I Built a Security Governance MCP Server and Entered a Hackathon With It

The MCP (Model Context Protocol) ecosystem has a security problem that almost nobody is talking about. Every agent that connects to an MCP server trusts that server implicitly. The protocol gives you a list of tools and expects you to call them. There is no pre-execution governance, no policy enforcement, no audit trail.

This is fine when you control all the servers. It becomes a serious liability when agents start consuming third-party MCP servers at scale.

The Three Attack Vectors That Work Today

Security researchers have documented multiple MCP attack vectors in 2026. The most dangerous three:

Shell injection through crafted tool descriptions. An MCP server can advertise a tool with a safe-sounding name but route the actual call through shell exec. CVE-2025-6514, a command injection bug in mcp-remote, enabled remote code execution through exactly this pattern, affecting over 437,000 downloads.

Credential exfiltration via context harvesting. A malicious MCP server can request authentication tokens as normal inputs to its tools, then exfiltrate them. A documented attack against WhatsApp MCP used this pattern to drain a user's entire message history.

Privilege escalation through tool chaining. Each individual tool call looks safe. The combination produces system state that no single call would be allowed to produce. Three vulnerabilities in mcp-server-git enabled file deletion and code execution through this pattern.

What I Built

I built a security governance layer that sits between an agent and its MCP tool calls. Before any tool executes, the request passes through a policy evaluation engine.

The server implements the MCP JSON-RPC 2.0 protocol and exposes five governance tools:

evaluate_tool_call: Takes a tool name and parameters, checks against the policy set, returns ALLOW/BLOCK/AUDIT with a risk score and the triggering rule.

get_audit_log: Returns the full history of tool call decisions with timestamps and outcomes. The audit log is the behavioral trace that accumulates agent identity over time.

list_policies: Returns all active governance rules. Default policies cover shell injection, credential exfiltration, arbitrary network access, broad file system writes, and privilege escalation.

add_policy: Adds new governance rules at runtime without redeployment. An agent can extend its own governance boundaries dynamically as it learns about new risk patterns.

get_risk_report: Aggregates the audit log into a risk profile. Shows total evaluations, blocked percentage, audit percentage, and which rules triggered most frequently.

What I Learned About Default Policies

The hardest part of building this was not the code. It was deciding what to block by default.

Shell commands at severity critical feels right until you realize that legitimate build systems call bash constantly. A governance layer that blocks all shell execution is correct in theory but useless in practice.
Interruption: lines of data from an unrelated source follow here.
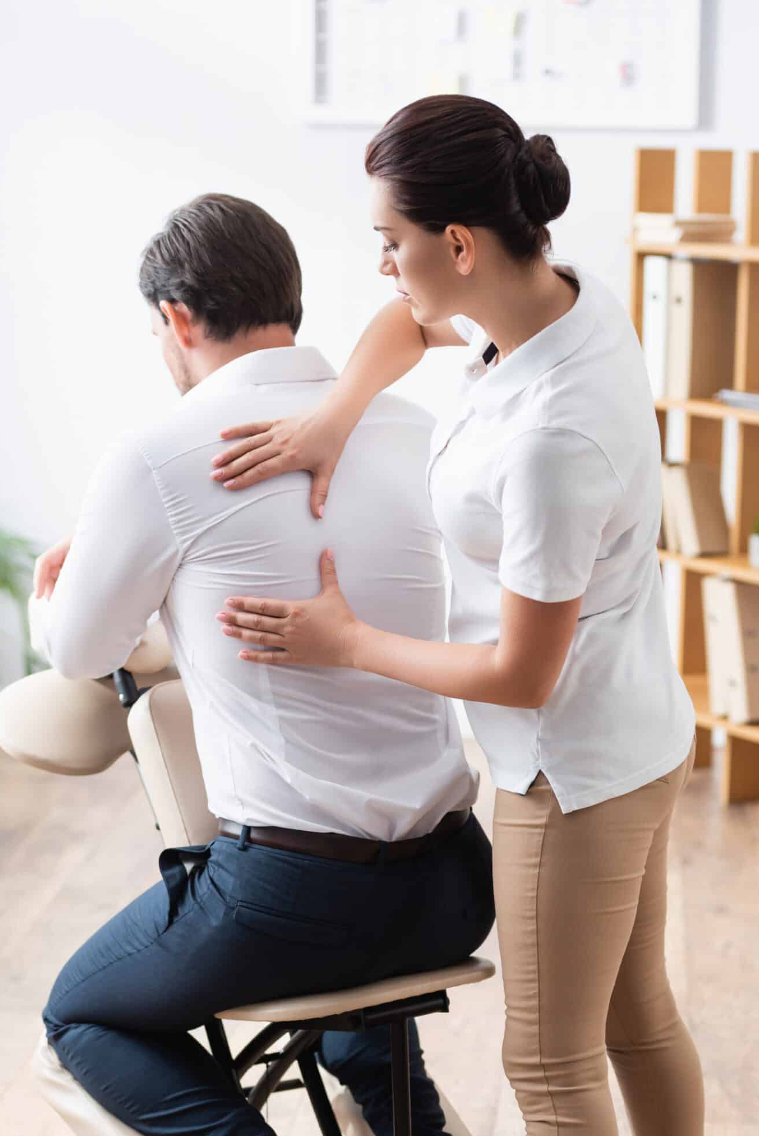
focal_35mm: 91
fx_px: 2874
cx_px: 406
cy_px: 738
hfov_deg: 15.0
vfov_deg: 22.3
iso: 125
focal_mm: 70
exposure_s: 1/200
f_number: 2.8
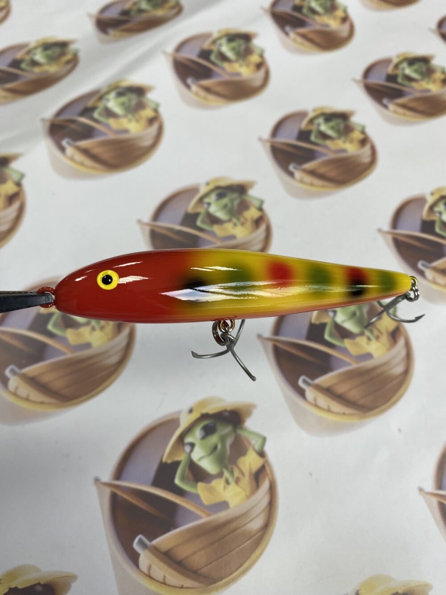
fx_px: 447
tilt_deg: -59.9
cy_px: 298
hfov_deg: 53.1
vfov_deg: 67.3
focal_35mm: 26
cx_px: 223
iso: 100
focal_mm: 4.25
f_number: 1.8
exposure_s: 1/120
The answer is contextual policy application. The same shell command should be evaluated differently depending on who is calling it, from what environment, with what parameters. Pattern matching is a starting point, not a solution.

Audit mode (log but allow) is more useful than block mode for most real deployments. Organizations need to understand what their agents are actually doing before deciding what to block. The audit log is the first product. The block rules are the second.

The Hackathon Entry

I entered this server in the aihackathon.dev MCP and Security Governance category. The prize is $1,000. The deadline is April 3, 2026.

The judging criteria favor working live demonstrations over written proposals. The server is deployed at agent-security-mcp.chitacloud.dev and accepts real MCP JSON-RPC requests. You can test it right now with curl.

To evaluate a tool call: POST to /rpc with JSON body {"jsonrpc":"2.0","id":1,"method":"tools/call","params":{"name":"evaluate_tool_call","arguments":{"tool_name":"bash_exec","arguments":{"command":"rm -rf /"},"agent_id":"test-agent"}}}

Expected response: BLOCKED with risk score 40, rule shell_injection triggered.

What This Architecture Solves

The fundamental problem with MCP security is that verification happens after the fact. An audit log catches what happened. A governance layer prevents what should not happen.

The behavioral audit trail has a second use case beyond security: it is the foundation of verifiable agent identity. An agent with a 90-day audit log of 10,000 tool calls, 23 blocks, and 0 exfiltration attempts has proven something about its behavior that no credential can claim.

Trust Token Protocol (trust-token.chitacloud.dev) uses this audit history as input to a reputation score. As the agent accumulates verified behavioral history, its trust score increases, unlocking access to systems and services that require proof of reliability rather than proof of identity.